### SOURCE DATA
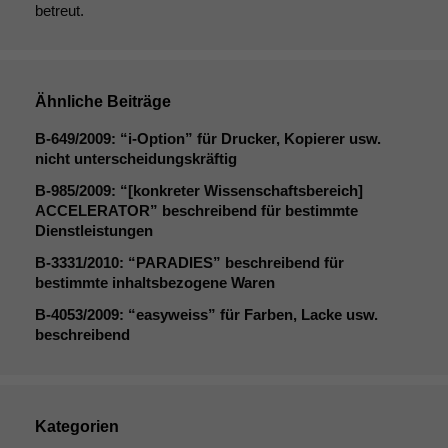
betreut.
Ähnliche Beiträge
B‑649/2009: “i‑Option” für Drucker, Kopierer usw.
nicht unterscheidungskräftig
B‑985/2009: “[konkreter Wissenschaftsbereich]
ACCELERATOR
” beschreibend für bestimmte
Dienstleistungen
B‑3331/2010: “
PARADIES
” beschreibend für
bestimmte inhaltsbezogene Waren
B‑4053/2009: “easyweiss” für Farben, Lacke usw.
beschreibend
Kategorien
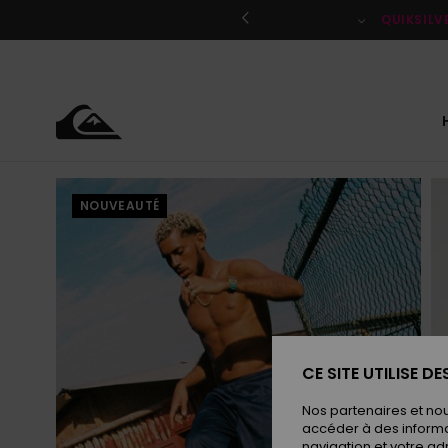
Passer
à
QUIKSILV
l'information
sur
le
produit
NOUVEAUTÉ
CE SITE UTILISE D
Nos partenaires et no
accéder à des informa
navigation et votre ad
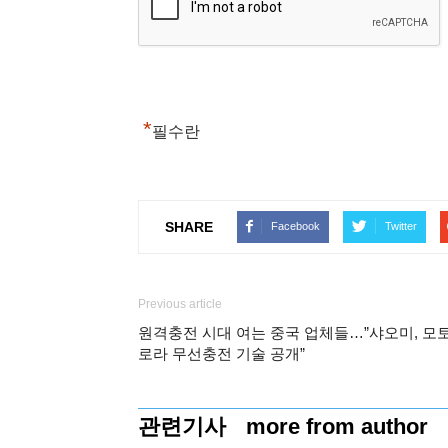
*
필수란
SHARE
Facebook
Twitter
Previous article
원격충전 시대 여는 중국 업체들…”샤오미, 모
로라 무선충전 기술 공개”
관련기사
more from author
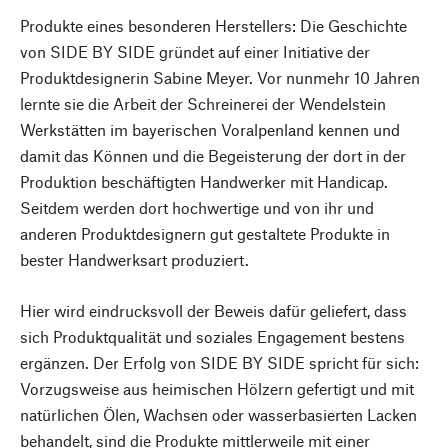
Produkte eines besonderen Herstellers: Die Geschichte
von SIDE BY SIDE gründet auf einer Initiative der
Produktdesignerin Sabine Meyer. Vor nunmehr 10 Jahren
lernte sie die Arbeit der Schreinerei der Wendelstein
Werkstätten im bayerischen Voralpenland kennen und
damit das Können und die Begeisterung der dort in der
Produktion beschäftigten Handwerker mit Handicap.
Seitdem werden dort hochwertige und von ihr und
anderen Produktdesignern gut gestaltete Produkte in
bester Handwerksart produziert.
Hier wird eindrucksvoll der Beweis dafür geliefert, dass
sich Produktqualität und soziales Engagement bestens
ergänzen. Der Erfolg von SIDE BY SIDE spricht für sich:
Vorzugsweise aus heimischen Hölzern gefertigt und mit
natürlichen Ölen, Wachsen oder wasserbasierten Lacken
behandelt, sind die Produkte mittlerweile mit einer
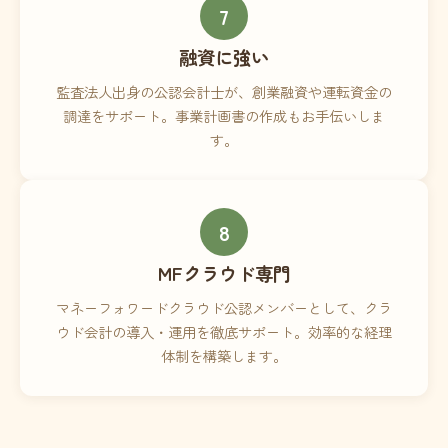
7
融資に強い
監査法人出身の公認会計士が、創業融資や運転資金の
調達をサポート。事業計画書の作成もお手伝いしま
す。
8
MFクラウド専門
マネーフォワードクラウド公認メンバーとして、クラ
ウド会計の導入・運用を徹底サポート。効率的な経理
体制を構築します。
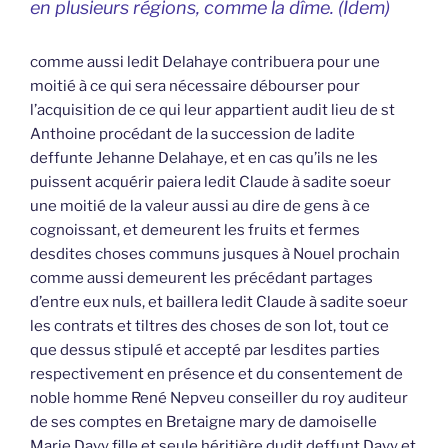
en plusieurs régions, comme la dîme. (Idem)
comme aussi ledit Delahaye contribuera pour une
moitié à ce qui sera nécessaire débourser pour
l’acquisition de ce qui leur appartient audit lieu de st
Anthoine procédant de la succession de ladite
deffunte Jehanne Delahaye, et en cas qu’ils ne les
puissent acquérir paiera ledit Claude à sadite soeur
une moitié de la valeur aussi au dire de gens à ce
cognoissant, et demeurent les fruits et fermes
desdites choses communs jusques à Nouel prochain
comme aussi demeurent les précédant partages
d’entre eux nuls, et baillera ledit Claude à sadite soeur
les contrats et tiltres des choses de son lot, tout ce
que dessus stipulé et accepté par lesdites parties
respectivement en présence et du consentement de
noble homme René Nepveu conseiller du roy auditeur
de ses comptes en Bretaigne mary de damoiselle
Marie Davy fille et seule héritière dudit deffunt Davy et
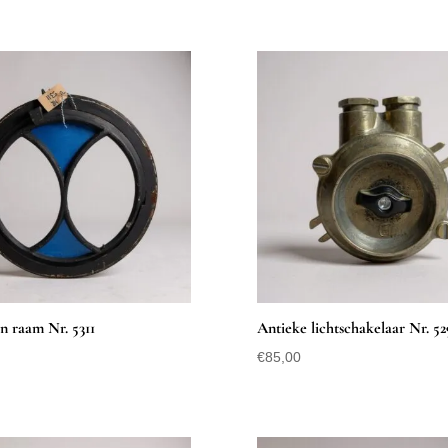
en raam Nr. 5311
Antieke lichtschakelaar Nr. 52
€
85,00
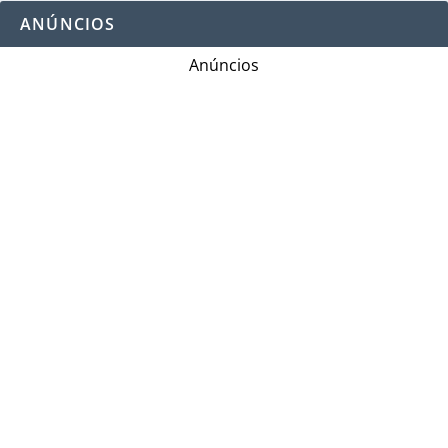
ANÚNCIOS
Anúncios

### YOUR TASK
From the entries above, copy out every line where the string "sich" appears.

### RESPONSE
sich Produktqualität und soziales Engagement bestens
ergänzen. Der Erfolg von SIDE BY SIDE spricht für sich:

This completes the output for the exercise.